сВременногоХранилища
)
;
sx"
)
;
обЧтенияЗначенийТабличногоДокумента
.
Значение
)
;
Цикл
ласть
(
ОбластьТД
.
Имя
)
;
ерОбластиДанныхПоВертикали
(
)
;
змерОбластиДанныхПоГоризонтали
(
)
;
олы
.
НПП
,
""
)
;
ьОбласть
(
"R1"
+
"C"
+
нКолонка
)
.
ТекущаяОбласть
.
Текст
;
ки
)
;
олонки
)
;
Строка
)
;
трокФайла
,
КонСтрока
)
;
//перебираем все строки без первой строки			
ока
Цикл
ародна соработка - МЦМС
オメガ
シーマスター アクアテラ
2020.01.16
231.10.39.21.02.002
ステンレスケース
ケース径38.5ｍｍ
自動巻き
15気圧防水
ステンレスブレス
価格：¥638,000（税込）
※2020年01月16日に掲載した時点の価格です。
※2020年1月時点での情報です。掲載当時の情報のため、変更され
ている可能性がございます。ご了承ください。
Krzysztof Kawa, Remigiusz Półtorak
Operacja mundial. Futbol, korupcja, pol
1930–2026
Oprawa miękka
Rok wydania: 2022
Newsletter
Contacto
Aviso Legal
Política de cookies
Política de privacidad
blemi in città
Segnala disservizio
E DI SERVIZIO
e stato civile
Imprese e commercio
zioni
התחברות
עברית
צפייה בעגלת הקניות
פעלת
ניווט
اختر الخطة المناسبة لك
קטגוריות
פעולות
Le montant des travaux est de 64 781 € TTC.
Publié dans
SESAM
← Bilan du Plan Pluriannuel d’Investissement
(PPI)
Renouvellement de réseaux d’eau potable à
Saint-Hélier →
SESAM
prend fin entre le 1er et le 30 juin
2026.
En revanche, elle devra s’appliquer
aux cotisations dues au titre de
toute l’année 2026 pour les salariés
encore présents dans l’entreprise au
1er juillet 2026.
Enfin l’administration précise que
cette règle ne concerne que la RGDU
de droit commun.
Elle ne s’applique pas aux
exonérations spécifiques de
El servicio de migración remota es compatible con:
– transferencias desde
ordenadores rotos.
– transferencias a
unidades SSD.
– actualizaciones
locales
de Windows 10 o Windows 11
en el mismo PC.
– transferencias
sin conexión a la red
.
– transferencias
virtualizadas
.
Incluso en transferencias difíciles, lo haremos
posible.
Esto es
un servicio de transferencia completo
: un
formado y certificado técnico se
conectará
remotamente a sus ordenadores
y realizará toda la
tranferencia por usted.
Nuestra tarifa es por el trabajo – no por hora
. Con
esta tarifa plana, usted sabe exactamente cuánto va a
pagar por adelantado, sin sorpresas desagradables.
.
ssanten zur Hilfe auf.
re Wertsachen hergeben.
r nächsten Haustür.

What this task involves:
Write out the complete listing above, exactly as it reads.

Your solution:
сВременногоХранилища
)
;
sx"
)
;
обЧтенияЗначенийТабличногоДокумента
.
Значение
)
;
Цикл
ласть
(
ОбластьТД
.
Имя
)
;
ерОбластиДанныхПоВертикали
(
)
;
змерОбластиДанныхПоГоризонтали
(
)
;
олы
.
НПП
,
""
)
;
ьОбласть
(
"R1"
+
"C"
+
нКолонка
)
.
ТекущаяОбласть
.
Текст
;
ки
)
;
олонки
)
;
Строка
)
;
трокФайла
,
КонСтрока
)
;
//перебираем все строки без первой строки			
ока
Цикл
ародна соработка - МЦМС
オメガ
シーマスター アクアテラ
2020.01.16
231.10.39.21.02.002
ステンレスケース
ケース径38.5ｍｍ
自動巻き
15気圧防水
ステンレスブレス
価格：¥638,000（税込）
※2020年01月16日に掲載した時点の価格です。
※2020年1月時点での情報です。掲載当時の情報のため、変更され
ている可能性がございます。ご了承ください。
Krzysztof Kawa, Remigiusz Półtorak
Operacja mundial. Futbol, korupcja, pol
1930–2026
Oprawa miękka
Rok wydania: 2022
Newsletter
Contacto
Aviso Legal
Política de cookies
Política de privacidad
blemi in città
Segnala disservizio
E DI SERVIZIO
e stato civile
Imprese e commercio
zioni
התחברות
עברית
צפייה בעגלת הקניות
פעלת
ניווט
اختر الخطة المناسبة لك
קטגוריות
פעולות
Le montant des travaux est de 64 781 € TTC.
Publié dans
SESAM
← Bilan du Plan Pluriannuel d’Investissement
(PPI)
Renouvellement de réseaux d’eau potable à
Saint-Hélier →
SESAM
prend fin entre le 1er et le 30 juin
2026.
En revanche, elle devra s’appliquer
aux cotisations dues au titre de
toute l’année 2026 pour les salariés
encore présents dans l’entreprise au
1er juillet 2026.
Enfin l’administration précise que
cette règle ne concerne que la RGDU
de droit commun.
Elle ne s’applique pas aux
exonérations spécifiques de
El servicio de migración remota es compatible con:
– transferencias desde
ordenadores rotos.
– transferencias a
unidades SSD.
– actualizaciones
locales
de Windows 10 o Windows 11
en el mismo PC.
– transferencias
sin conexión a la red
.
– transferencias
virtualizadas
.
Incluso en transferencias difíciles, lo haremos
posible.
Esto es
un servicio de transferencia completo
: un
formado y certificado técnico se
conectará
remotamente a sus ordenadores
y realizará toda la
tranferencia por usted.
Nuestra tarifa es por el trabajo – no por hora
. Con
esta tarifa plana, usted sabe exactamente cuánto va a
pagar por adelantado, sin sorpresas desagradables.
.
ssanten zur Hilfe auf.
re Wertsachen hergeben.
r nächsten Haustür.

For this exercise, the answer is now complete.